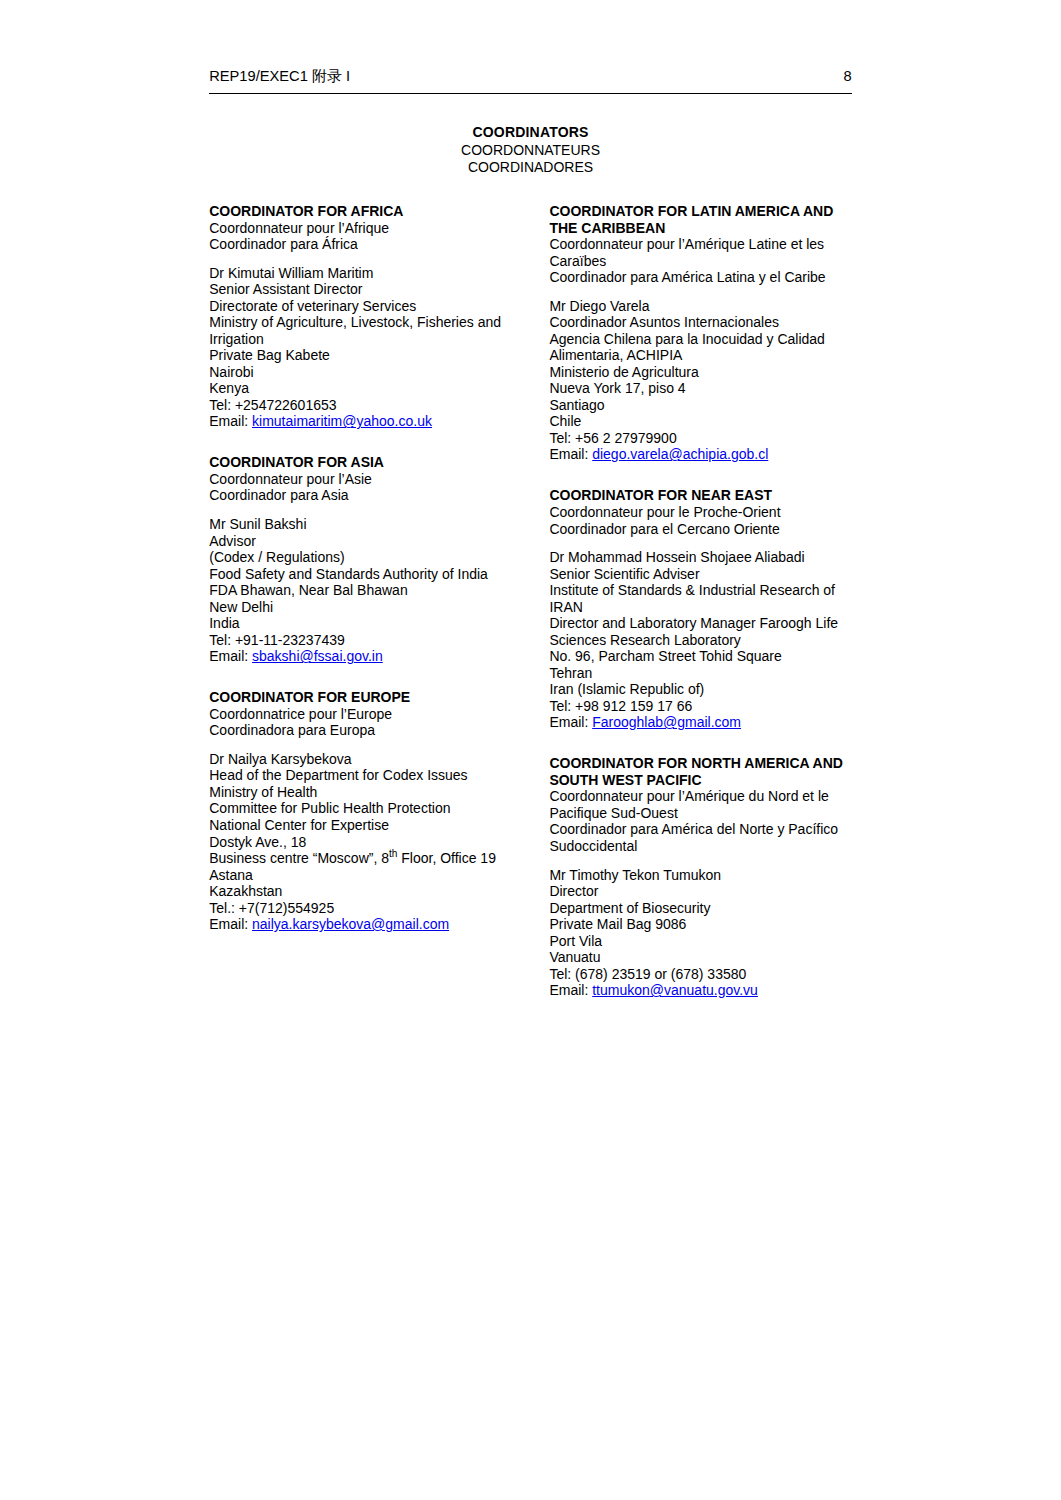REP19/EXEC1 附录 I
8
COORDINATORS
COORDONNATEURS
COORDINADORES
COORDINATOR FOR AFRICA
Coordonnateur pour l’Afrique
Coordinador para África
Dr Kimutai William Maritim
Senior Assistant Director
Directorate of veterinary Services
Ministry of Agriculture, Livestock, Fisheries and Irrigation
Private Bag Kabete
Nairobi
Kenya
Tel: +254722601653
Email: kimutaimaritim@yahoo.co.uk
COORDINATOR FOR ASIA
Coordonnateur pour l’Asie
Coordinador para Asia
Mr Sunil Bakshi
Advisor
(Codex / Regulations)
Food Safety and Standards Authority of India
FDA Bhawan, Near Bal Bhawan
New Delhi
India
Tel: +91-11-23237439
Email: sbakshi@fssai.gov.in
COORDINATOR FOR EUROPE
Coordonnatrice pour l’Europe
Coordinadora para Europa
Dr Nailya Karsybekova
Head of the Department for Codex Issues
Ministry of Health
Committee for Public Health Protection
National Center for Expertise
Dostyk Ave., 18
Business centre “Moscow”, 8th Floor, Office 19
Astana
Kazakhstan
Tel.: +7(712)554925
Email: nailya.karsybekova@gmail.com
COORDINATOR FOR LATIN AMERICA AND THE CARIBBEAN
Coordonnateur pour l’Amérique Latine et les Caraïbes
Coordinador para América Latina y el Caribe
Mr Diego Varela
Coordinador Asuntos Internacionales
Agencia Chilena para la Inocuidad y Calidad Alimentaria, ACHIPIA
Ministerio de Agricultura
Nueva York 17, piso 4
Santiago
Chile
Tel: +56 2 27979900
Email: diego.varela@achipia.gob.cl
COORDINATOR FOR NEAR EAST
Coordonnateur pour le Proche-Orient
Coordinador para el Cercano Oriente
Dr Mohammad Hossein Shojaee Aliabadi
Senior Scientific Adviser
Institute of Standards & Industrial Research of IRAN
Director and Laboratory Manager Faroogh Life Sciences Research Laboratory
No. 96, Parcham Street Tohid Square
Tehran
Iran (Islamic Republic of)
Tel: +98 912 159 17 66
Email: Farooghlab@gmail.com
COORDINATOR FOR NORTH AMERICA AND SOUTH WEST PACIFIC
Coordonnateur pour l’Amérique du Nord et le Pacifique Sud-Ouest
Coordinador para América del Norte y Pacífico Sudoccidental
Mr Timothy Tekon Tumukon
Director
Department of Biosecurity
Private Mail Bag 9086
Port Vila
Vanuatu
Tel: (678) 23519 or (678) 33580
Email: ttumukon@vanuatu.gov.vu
--
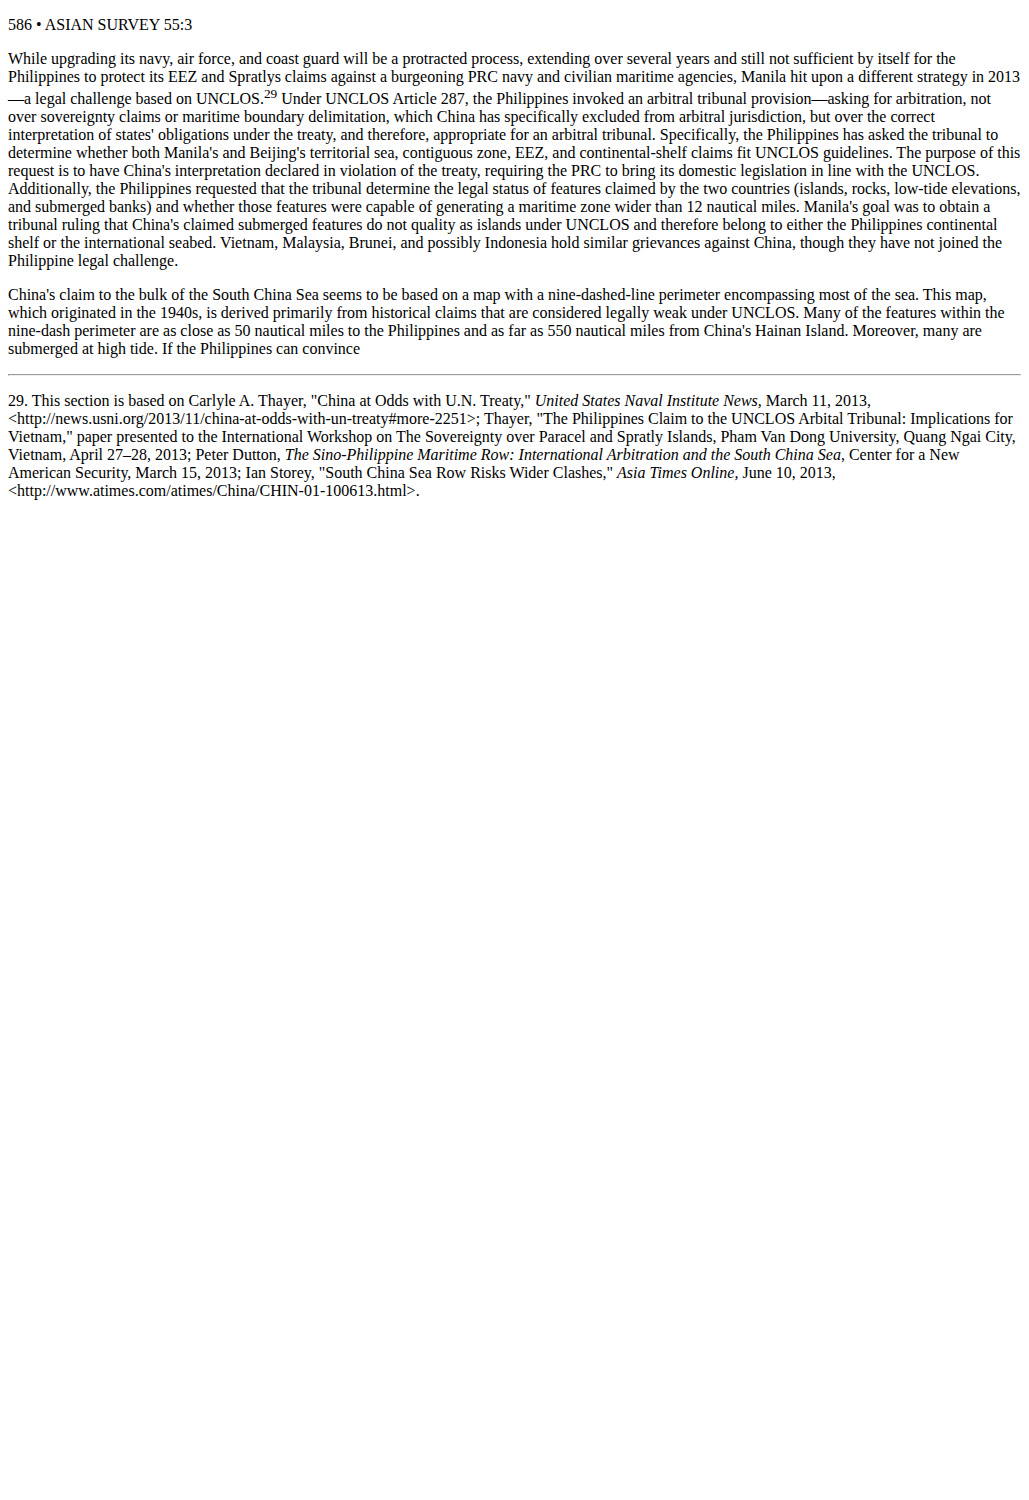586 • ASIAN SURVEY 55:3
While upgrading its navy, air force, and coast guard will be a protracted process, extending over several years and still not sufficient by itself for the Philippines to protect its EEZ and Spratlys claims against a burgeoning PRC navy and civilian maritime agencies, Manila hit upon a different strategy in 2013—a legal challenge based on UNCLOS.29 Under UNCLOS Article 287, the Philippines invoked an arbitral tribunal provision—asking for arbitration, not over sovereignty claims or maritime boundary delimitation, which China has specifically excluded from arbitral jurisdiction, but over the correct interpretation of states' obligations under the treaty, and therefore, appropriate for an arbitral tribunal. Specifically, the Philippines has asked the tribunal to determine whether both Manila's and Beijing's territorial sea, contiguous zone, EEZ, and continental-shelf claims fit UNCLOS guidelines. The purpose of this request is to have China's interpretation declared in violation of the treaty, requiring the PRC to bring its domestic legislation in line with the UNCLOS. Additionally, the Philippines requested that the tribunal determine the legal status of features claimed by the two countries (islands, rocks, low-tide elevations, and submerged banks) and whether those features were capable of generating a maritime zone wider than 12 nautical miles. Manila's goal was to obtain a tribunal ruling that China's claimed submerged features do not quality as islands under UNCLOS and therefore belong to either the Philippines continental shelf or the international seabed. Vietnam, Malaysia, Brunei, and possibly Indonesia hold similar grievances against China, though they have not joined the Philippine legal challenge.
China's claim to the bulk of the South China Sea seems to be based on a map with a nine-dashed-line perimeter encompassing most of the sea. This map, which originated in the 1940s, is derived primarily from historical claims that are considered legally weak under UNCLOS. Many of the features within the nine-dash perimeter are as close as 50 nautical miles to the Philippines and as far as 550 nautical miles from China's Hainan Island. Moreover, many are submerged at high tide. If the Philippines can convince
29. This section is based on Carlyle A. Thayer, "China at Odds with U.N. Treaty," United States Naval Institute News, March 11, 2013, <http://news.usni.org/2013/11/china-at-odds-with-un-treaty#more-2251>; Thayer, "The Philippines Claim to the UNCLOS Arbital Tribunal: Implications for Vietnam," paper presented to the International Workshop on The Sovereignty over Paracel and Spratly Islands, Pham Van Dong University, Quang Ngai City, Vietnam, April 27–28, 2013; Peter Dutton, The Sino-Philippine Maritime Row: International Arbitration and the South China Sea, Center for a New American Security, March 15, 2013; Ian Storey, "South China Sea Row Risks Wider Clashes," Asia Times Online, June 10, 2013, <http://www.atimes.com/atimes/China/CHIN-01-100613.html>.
...
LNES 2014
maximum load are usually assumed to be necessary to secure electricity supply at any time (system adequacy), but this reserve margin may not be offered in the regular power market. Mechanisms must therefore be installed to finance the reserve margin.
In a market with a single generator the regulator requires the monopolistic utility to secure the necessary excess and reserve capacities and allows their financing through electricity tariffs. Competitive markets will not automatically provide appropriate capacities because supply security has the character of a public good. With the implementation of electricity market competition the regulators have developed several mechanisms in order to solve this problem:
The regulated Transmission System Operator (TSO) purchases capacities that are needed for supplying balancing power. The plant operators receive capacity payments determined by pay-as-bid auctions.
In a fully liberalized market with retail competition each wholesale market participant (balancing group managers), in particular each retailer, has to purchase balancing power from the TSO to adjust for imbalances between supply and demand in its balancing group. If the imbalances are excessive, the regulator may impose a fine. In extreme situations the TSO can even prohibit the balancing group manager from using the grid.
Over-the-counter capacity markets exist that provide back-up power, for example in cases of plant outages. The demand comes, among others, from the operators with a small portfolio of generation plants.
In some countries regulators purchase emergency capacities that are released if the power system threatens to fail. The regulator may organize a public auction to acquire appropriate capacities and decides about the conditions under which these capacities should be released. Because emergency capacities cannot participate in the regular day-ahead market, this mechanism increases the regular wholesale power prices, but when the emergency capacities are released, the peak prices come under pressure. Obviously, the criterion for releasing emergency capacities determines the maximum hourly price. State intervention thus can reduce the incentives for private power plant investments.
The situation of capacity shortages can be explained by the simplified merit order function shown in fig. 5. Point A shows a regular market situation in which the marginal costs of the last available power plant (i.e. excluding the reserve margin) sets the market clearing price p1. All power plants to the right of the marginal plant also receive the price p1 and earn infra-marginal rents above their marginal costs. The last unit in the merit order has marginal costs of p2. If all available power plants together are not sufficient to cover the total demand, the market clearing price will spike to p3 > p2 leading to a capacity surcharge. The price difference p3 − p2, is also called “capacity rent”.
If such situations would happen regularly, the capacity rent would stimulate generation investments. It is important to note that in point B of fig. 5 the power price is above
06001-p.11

### Requirement
Across the data above, how many lines carry the word "Senior"? Only the number is needed.

### Exercise solution
2